Enfin, renforcer efficacement lorsqu’elle existe, la vie associative qui crée du lien social inter-générationnel et soutenir des structures des communes et villages tels que les foyers des jeunes ou les centres de loisirs des jeunes en leur fixant des priorités. Les associations dans les communes sont source de dynamisme et de catalyseurs dans la vie locale. Ce sont des réseaux de création de liens et d’utilité sociale. A ces associations ad hoc d’organiser des animations, des groupes de parole pour des parents dépassés ou défaillants, du soutien scolaire, des lieux de jeux et de loisirs et d’apprentissage du lien relationnel. Or ces différentes structures nées d’initiatives associatives et bénévoles ont du mal à survivre et s’institutionnaliser par manque de pérennisation de financements.

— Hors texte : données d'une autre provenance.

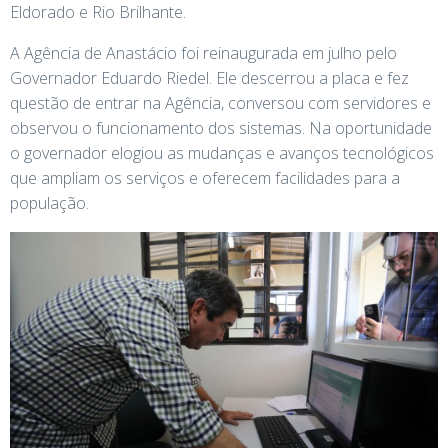
Eldorado e Rio Brilhante.
A Agência de Anastácio foi reinaugurada em julho pelo
Governador Eduardo Riedel. Ele descerrou a placa e fez
questão de entrar na Agência, conversou com servidores e
observou o funcionamento dos sistemas. Na oportunidade
o governador elogiou as mudanças e avanços tecnológicos
que ampliam os serviços e oferecem facilidades para a
população.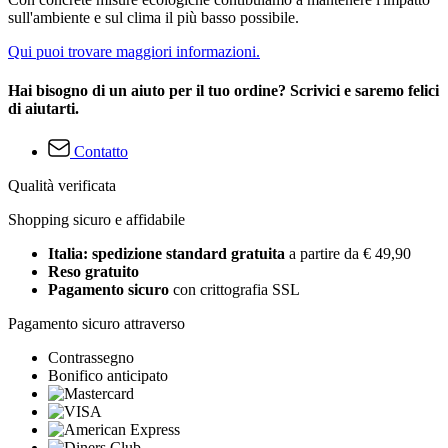
sull'ambiente e sul clima il più basso possibile.
Qui puoi trovare maggiori informazioni.
Hai bisogno di un aiuto per il tuo ordine? Scrivici e saremo felici
di aiutarti.
Contatto
Qualità verificata
Shopping sicuro e affidabile
Italia: spedizione standard gratuita
a partire da € 49,90
Reso gratuito
Pagamento sicuro
con crittografia SSL
Pagamento sicuro attraverso
Contrassegno
Bonifico anticipato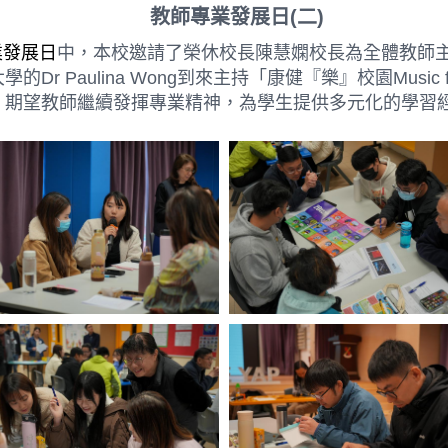
教師專業發展日(二)
業發展日
中，本校邀請了榮休校長陳慧嫻校長為全體教師
aulina Wong到來主持「康健『樂』校園Music for We
，期望教師繼續發揮專業精神，為學生提供多元化的學習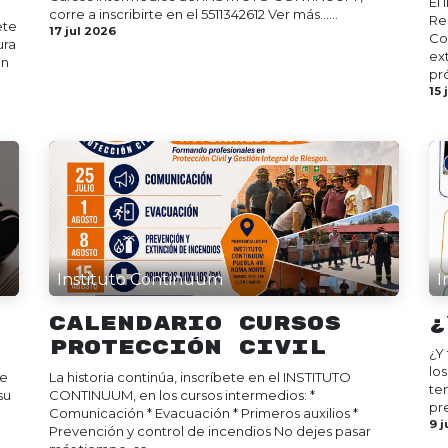
El
corre a inscribirte en el 5511342612 Ver más......
Re
ete
17 jul 2026
Co
ura
ex
en
pró
15 
Instituto Continuum
I
Calendario Cursos
¿
Protección Civil
¿Y
lo
re
La historia continúa, inscríbete en el INSTITUTO
te
su
CONTINUUM, en los cursos intermedios: *
pre
Comunicación * Evacuación * Primeros auxilios *
9 j
Prevención y control de incendios No dejes pasar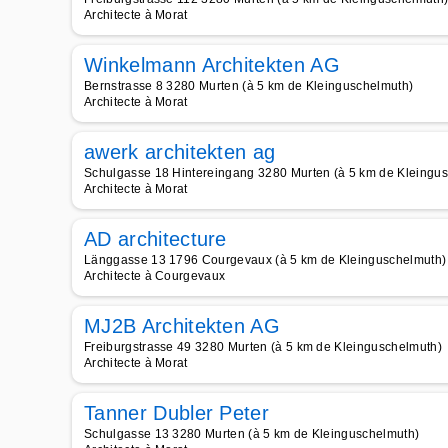
Architecte à Morat
Winkelmann Architekten AG
Bernstrasse 8 3280 Murten (à 5 km de Kleinguschelmuth)
Architecte à Morat
awerk architekten ag
Schulgasse 18 Hintereingang 3280 Murten (à 5 km de Kleingu
Architecte à Morat
AD architecture
Länggasse 13 1796 Courgevaux (à 5 km de Kleinguschelmuth)
Architecte à Courgevaux
MJ2B Architekten AG
Freiburgstrasse 49 3280 Murten (à 5 km de Kleinguschelmuth)
Architecte à Morat
Tanner Dubler Peter
Schulgasse 13 3280 Murten (à 5 km de Kleinguschelmuth)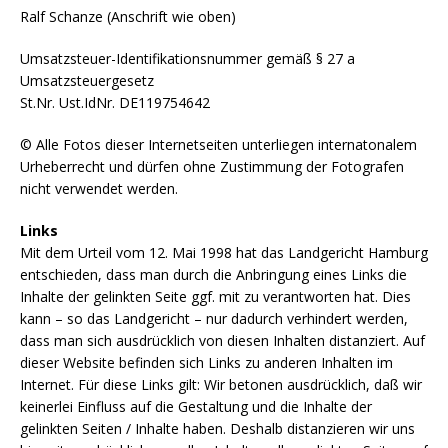
Ralf Schanze (Anschrift wie oben)
Umsatzsteuer-Identifikationsnummer gemäß § 27 a
Umsatzsteuergesetz
St.Nr. Ust.IdNr. DE119754642
© Alle Fotos dieser Internetseiten unterliegen internatonalem
Urheberrecht und dürfen ohne Zustimmung der Fotografen
nicht verwendet werden.
Links
Mit dem Urteil vom 12. Mai 1998 hat das Landgericht Hamburg
entschieden, dass man durch die Anbringung eines Links die
Inhalte der gelinkten Seite ggf. mit zu verantworten hat. Dies
kann – so das Landgericht – nur dadurch verhindert werden,
dass man sich ausdrücklich von diesen Inhalten distanziert. Auf
dieser Website befinden sich Links zu anderen Inhalten im
Internet. Für diese Links gilt: Wir betonen ausdrücklich, daß wir
keinerlei Einfluss auf die Gestaltung und die Inhalte der
gelinkten Seiten / Inhalte haben. Deshalb distanzieren wir uns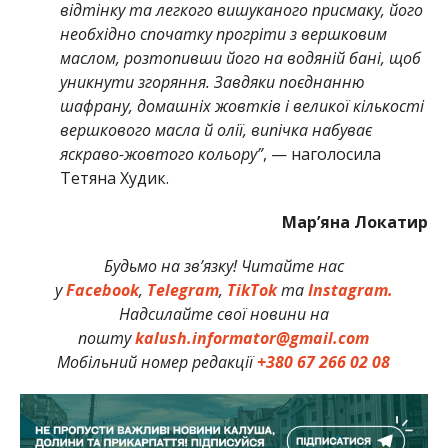
відтінку та легкого вишуканого присмаку, його
необхідно спочатку прогріти з вершковим
маслом, розтопивши його на водяній бані, щоб
уникнути згоряння. Завдяки поєднанню
шафрану, домашніх жовтків і великої кількості
вершкового масла й олії, випічка набуває
яскраво-жовтого кольору”
, — наголосила
Тетяна Худик.
Мар’яна Локатир
Будьмо на зв’язку! Читайте нас
у
Facebook
,
Telegram
,
TikTok
та
Instagram.
Надсилайте свої новини на
пошту
kalush.informator@gmail.com
Мобільний номер редакції
+380 67 266 02 08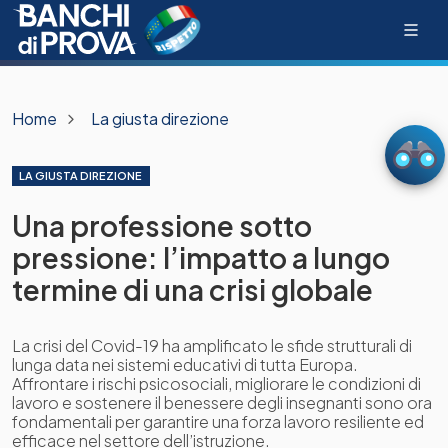
Home
La giusta direzione
LA GIUSTA DIREZIONE
Una professione sotto
pressione: l’impatto a lungo
termine di una crisi globale
La crisi del Covid-19 ha amplificato le sfide strutturali di
lunga data nei sistemi educativi di tutta Europa.
Affrontare i rischi psicosociali, migliorare le condizioni di
lavoro e sostenere il benessere degli insegnanti sono ora
fondamentali per garantire una forza lavoro resiliente ed
efficace nel settore dell’istruzione.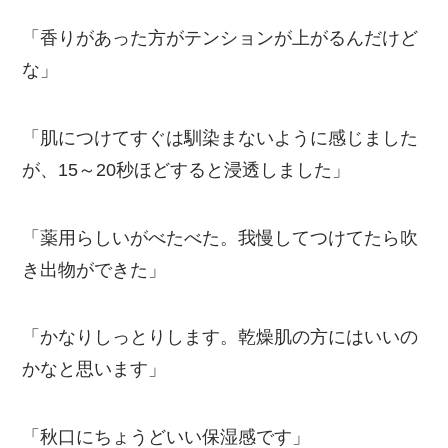
「香りがあった方がテンションが上がるんだけど
な」
「肌につけてすぐは馴染まないように感じました
が、15～20秒ほどすると浸透しました」
「薬用らしいがべたべた。我慢してつけてたら吹
き出物ができた」
「かなりしっとりします。乾燥肌の方にはいいの
かなと思います」
「秋口にちょうどいい保湿感です」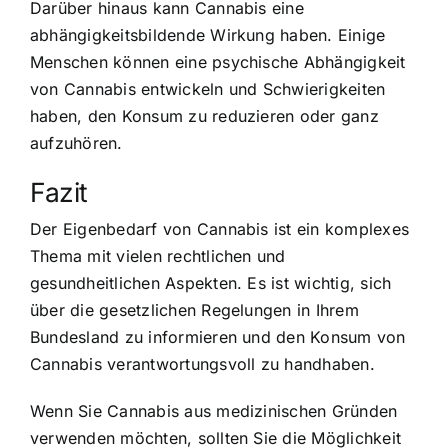
Darüber hinaus kann Cannabis eine
abhängigkeitsbildende Wirkung haben. Einige
Menschen können eine psychische Abhängigkeit
von Cannabis entwickeln und Schwierigkeiten
haben, den Konsum zu reduzieren oder ganz
aufzuhören.
Fazit
Der Eigenbedarf von Cannabis ist ein komplexes
Thema mit vielen rechtlichen und
gesundheitlichen Aspekten. Es ist wichtig, sich
über die gesetzlichen Regelungen in Ihrem
Bundesland zu informieren und den Konsum von
Cannabis verantwortungsvoll zu handhaben.
Wenn Sie Cannabis aus medizinischen Gründen
verwenden möchten, sollten Sie die Möglichkeit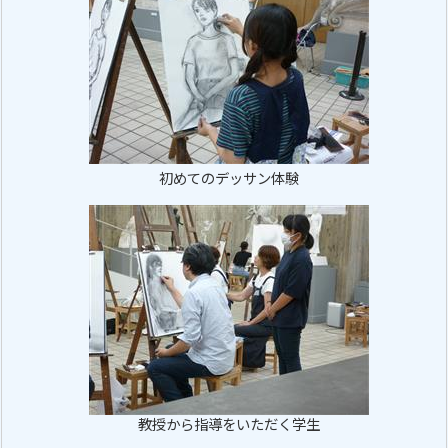
初めてのデッサン体験
教授から指導をいただく学生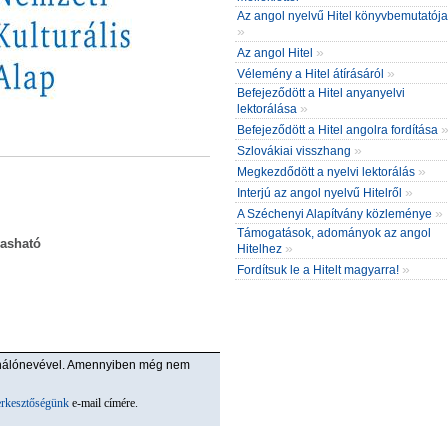
Az angol nyelvű Hitel könyvbemutatója
»
»
Az angol Hitel
»
Vélemény a Hitel átírásáról
Befejeződött a Hitel anyanyelvi
»
lektorálása
Befejeződött a Hitel angolra fordítása
»
Szlovákiai visszhang
»
Megkezdődött a nyelvi lektorálás
»
Interjú az angol nyelvű Hitelről
»
A Széchenyi Alapítvány közleménye
Támogatások, adományok az angol
vasható
»
Hitelhez
»
Fordítsuk le a Hitelt magyarra!
ználónevével. Amennyiben még nem
erkesztőségünk
e-mail címére.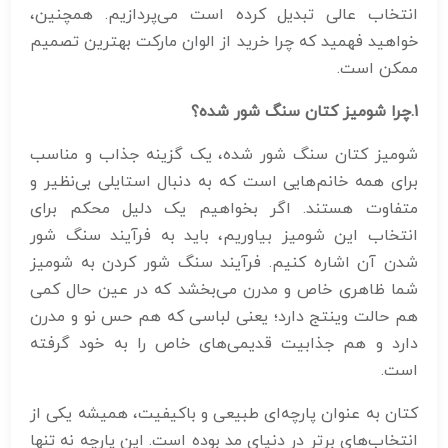
انتخاب عالی تبدیل کرده است می‌پردازیم. همچنین،
خواهید فهمید که چرا خرید از الوان مارکت بهترین تصمیم
ممکن است.
1
.چرا شومیز کتان سنگ شور شده؟
شومیز کتان سنگ شور شده، یک گزینه جذاب و مناسب
برای همه خانم‌هایی است که به دنبال استایلی بی‌نظیر و
متفاوت هستند. اگر بخواهیم یک دلیل محکم برای
انتخاب این شومیز بیاوریم، باید به فرآیند سنگ شور
شدن آن اشاره کنیم. فرآیند سنگ شور کردن به شومیز
شما ظاهری خاص و مدرن می‌بخشد که در عین حال کمی
هم حالت وینتج دارد؛ یعنی لباسی که هم حس نو و مدرن
دارد و هم جذابیت قدیمی‌های خاص را به خود گرفته
است.
کتان به عنوان پارچه‌ای طبیعی و باکیفیت، همیشه یکی از
انتخاب‌های برتر در دنیای مد بوده است. این پارچه نه تنها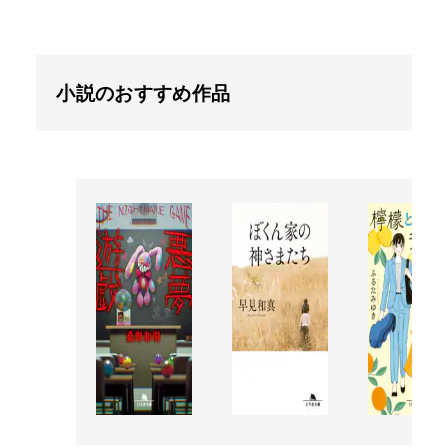
小説のおすすめ作品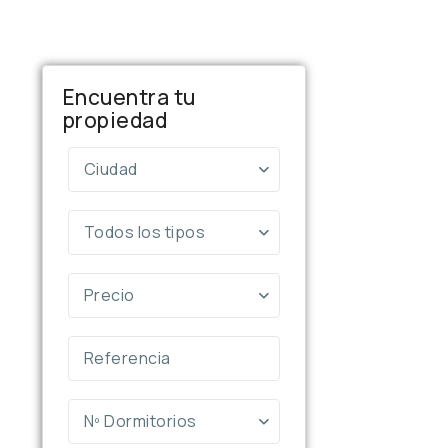
Encuentra tu
propiedad
Ciudad
Todos los tipos
Precio
Nº Dormitorios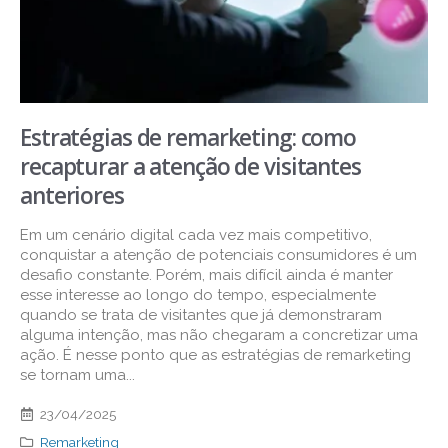
Estratégias de remarketing: como
recapturar a atenção de visitantes
anteriores
Em um cenário digital cada vez mais competitivo,
conquistar a atenção de potenciais consumidores é um
desafio constante. Porém, mais difícil ainda é manter
esse interesse ao longo do tempo, especialmente
quando se trata de visitantes que já demonstraram
alguma intenção, mas não chegaram a concretizar uma
ação. É nesse ponto que as estratégias de remarketing
se tornam uma...
23/04/2025
Remarketing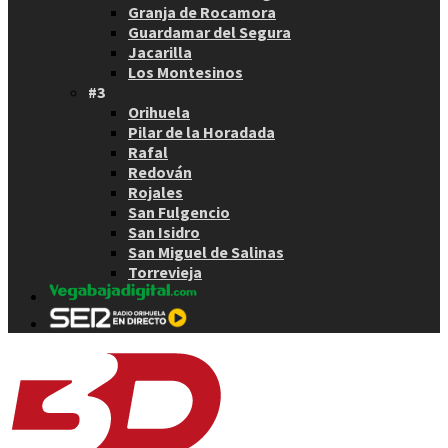
Granja de Rocamora
Guardamar del Segura
Jacarilla
Los Montesinos
#3
Orihuela
Pilar de la Horadada
Rafal
Redován
Rojales
San Fulgencio
San Isidro
San Miguel de Salinas
Torrevieja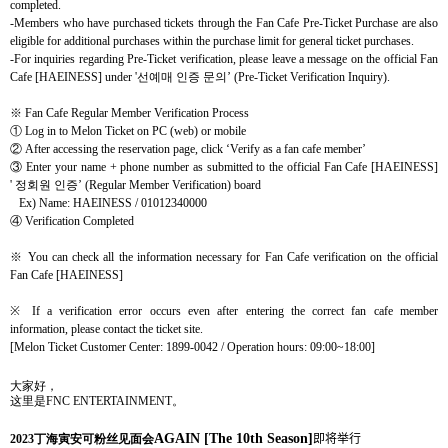
completed.
-Members who have purchased tickets through the Fan Cafe Pre-Ticket Purchase are also
eligible for additional purchases within the purchase limit for general ticket purchases.
-For inquiries regarding Pre-Ticket verification, please leave a message on
the official Fan
Cafe [HAEINESS]
under '
선예매 인증 문의
’ (Pre-Ticket Verification Inquiry).
※
Fan Cafe Regular Member Verification Process
①
Log in to Melon Ticket on PC (web) or mobile
②
After accessing the reservation page, click ‘Verify as a fan cafe member’
③
Enter your name + phone number as submitted
to the official Fan Cafe [HAEINESS]
'
정회원 인증
’ (Regular Member Verification) board
Ex) Name: HAEINESS / 01012340000
④
Verification Completed
※
You can check all the information necessary for Fan Cafe verification on
the official
Fan Cafe [HAEINESS]
※ If a
verification
error occurs even after entering the correct fan cafe member
information, please contact the ticket site.
[Melon Ticket Customer Center: 1899-0042 / Operation hours: 09:00~18:00]
大家好，
这
里是
FNC ENTERTAINMENT
。
AGAIN
[The 10th Season]
2023
丁海寅安可粉丝见面会
即将举行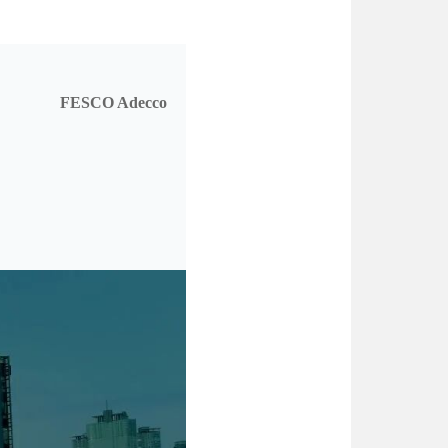
FESCO Adecco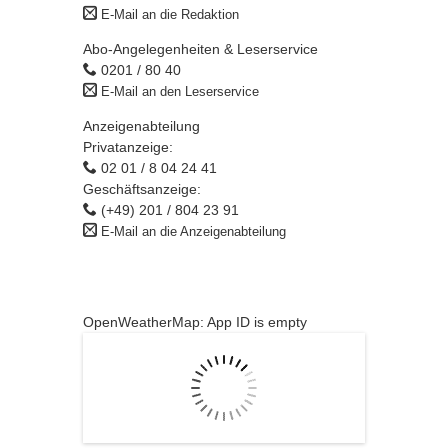
E-Mail an die Redaktion
Abo-Angelegenheiten & Leserservice
0201 / 80 40
E-Mail an den Leserservice
Anzeigenabteilung
Privatanzeige:
02 01 / 8 04 24 41
Geschäftsanzeige:
(+49) 201 / 804 23 91
E-Mail an die Anzeigenabteilung
OpenWeatherMap: App ID is empty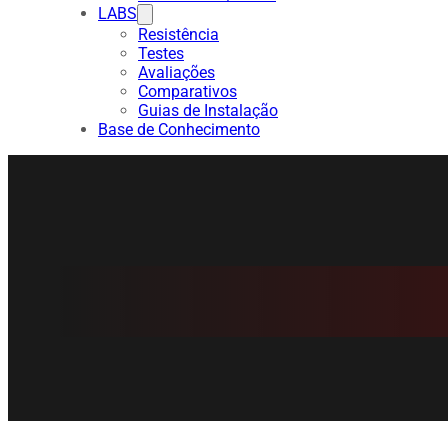
LABS
Resistência
Testes
Avaliações
Comparativos
Guias de Instalação
Base de Conhecimento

Prendre en compte aussi la parole de la population concernée. Dans la recherche de solutions pour prévenir la délinquance, la parole des habitants et de ces jeunes, est certainement à rechercher et à écouter. En prenant appui sur le réseau des différentes structures de terrain, il serait possible de diagnostiquer et de solutionner en amont ce fléau de délinquance juvénile. Des éléments permettant d’appréhender les dérives pour résoudre ces problèmes. Un apport certain et indispensable à l’amélioration des situations et à la recherche des solutions efficaces.
Il apparaît que la question des incivilités résulte aussi de la très grande difficulté des générations à vivre ensemble dans le respect de chacun. C’est-à-dire à communiquer, à s’écouter et à échanger. C’est pourquoi un travail dans les communes et les villages qui vise à restaurer le dialogue entre les différentes générations des habitants doit être une priorité. Aux forces de l’ordre et à la justice de mener la lutte efficace contre la délinquance et le maintien de l’ordre public. Dans les communes, il est du ressort du maire, le premier magistrat dans sa commune de garantir la sécurité de ses concitoyens. Il est justifié qu’il soit en capacité de piloter une politique d’action de prévention qui concerne tous ses administrés. Au conseiller départemental d’agir lui aussi dans l’intérêt de la population en prenant en charge la question sociale qui est très indispensable.